Hibata.id – Pemerintah Kota Gorontalo mengambil sikap tegas terhadap perilaku menyimpang yang dinilai mengganggu ketertiban sosial. Wali Kota Hi. Adhan Dambea menyatakan bahwa warga yang terbukti rutin mengonsumsi minuman keras tidak akan lagi menerima bantuan sosial, termasuk layanan Jaminan Kesehatan Nasional (BPJS Kesehatan).
“Kalau masyarakat itu pemabuk, jangan diberikan bantuan apa pun. Termasuk BPJS,” ujar Adhan dalam rapat kerja bersama pimpinan organisasi perangkat daerah (OPD), camat, dan lurah se-Kota Gorontalo, di Aula Bandhayo Lo Yiladia, Ahad malam, 29 Juni 2025.
Menurut Adhan, kebiasaan mabuk-mabukan telah menjadi akar keresahan sosial di tengah masyarakat.
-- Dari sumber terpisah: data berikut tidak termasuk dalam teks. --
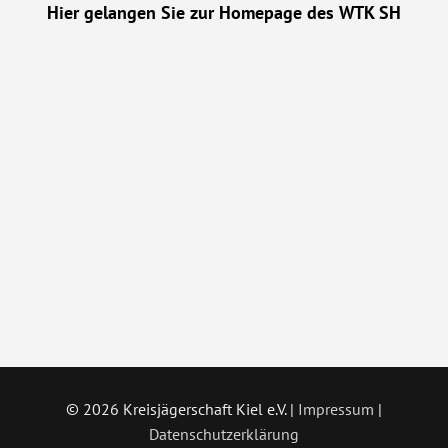
Hier gelangen Sie zur Homepage des WTK SH
©
2026 Kreisjägerschaft Kiel e.V. |
Impressum
|
Datenschutzerklärung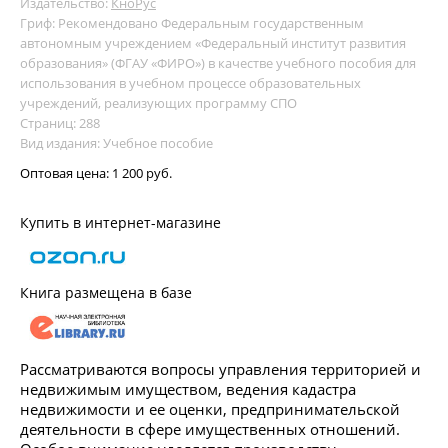
Издательство:
КноРус
Гриф: Рекомендовано Федеральным государственным
автономным учреждением «Федеральный институт развития
образования» (ФГАУ «ФИРО») в качестве учебного пособия для
использования в учебном процессе образовательных
учреждений, реализующих программу СПО
Страниц: 288
Вид издания: Учебное пособие
Оптовая цена:
1 200 руб.
Купить в интернет-магазине
Книга размещена в базе
Рассматриваются вопросы управления территорией и
недвижимым имуществом, ведения кадастра
недвижимости и ее оценки, предпринимательской
деятельности в сфере имущественных отношений.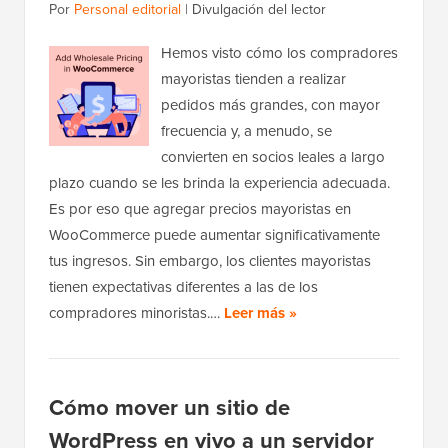
Por
Personal editorial
|
Divulgación del lector
Hemos visto cómo los compradores
mayoristas tienden a realizar
pedidos más grandes, con mayor
frecuencia y, a menudo, se
convierten en socios leales a largo
plazo cuando se les brinda la experiencia adecuada.
Es por eso que agregar precios mayoristas en
WooCommerce puede aumentar significativamente
tus ingresos. Sin embargo, los clientes mayoristas
tienen expectativas diferentes a las de los
compradores minoristas.…
Leer más »
Cómo mover un sitio de
WordPress en vivo a un servidor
Ia menyebut perilaku tersebut bukan hanya merusak diri sendiri, tetapi juga memicu konflik rumah tangga, perkelahian, hingga tindak kriminalitas.
“Tidak ada gunanya kita bantu orang yang justru merusak lingkungan,” tegasnya.
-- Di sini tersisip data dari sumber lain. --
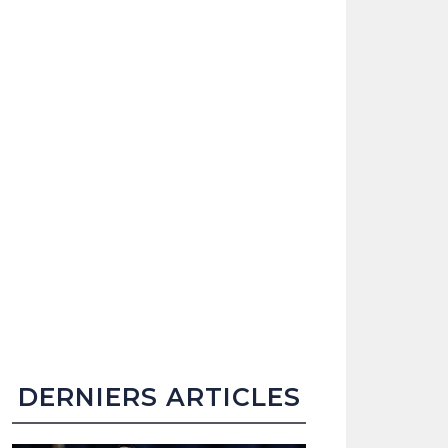
DERNIERS ARTICLES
Kebijakan ini diperkuat dengan instruksi langsung kepada para camat dan lurah untuk melakukan pendataan ulang terhadap warga di wilayah masing-masing. Pendataan itu, kata Adhan, penting agar kebijakan bisa diterapkan secara adil dan tidak diskriminatif.
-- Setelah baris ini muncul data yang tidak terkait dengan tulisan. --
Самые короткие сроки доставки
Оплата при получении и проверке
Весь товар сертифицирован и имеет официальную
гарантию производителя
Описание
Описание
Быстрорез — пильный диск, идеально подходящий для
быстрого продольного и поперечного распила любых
Wakil Wali Kota Indra Gobel turut mendukung langkah tersebut sebagai bagian dari upaya menjalankan tiga program prioritas pemerintahan mereka: memberantas maksiat, mengurus agama Allah, dan meningkatkan kesejahteraan masyarakat.
Langkah ini juga mengacu pada Peraturan Presiden (Perpres) Nomor 59 Tahun 2024 yang menyatakan bahwa penyakit akibat ketergantungan alkohol dan narkotika tidak ditanggung dalam skema pembiayaan BPJS Kesehatan.
Adhan beralasan, negara tidak seharusnya membiayai gaya hidup yang bertentangan dengan nilai moral dan membahayakan tatanan sosial. Ia ingin agar program bantuan pemerintah benar-benar diberikan kepada warga yang patut dan produktif.
“Kalau ingin kota ini lebih baik, maka yang pertama dibersihkan adalah perilaku yang merusak dari dalam,” katanya.
Meski menuai dukungan dari sebagian kalangan, kebijakan ini juga mengundang sejumlah pertanyaan, terutama terkait mekanisme pendataan, parameter yang digunakan untuk mengidentifikasi perilaku mabuk, serta potensi pelanggaran hak atas pelayanan dasar seperti kesehatan.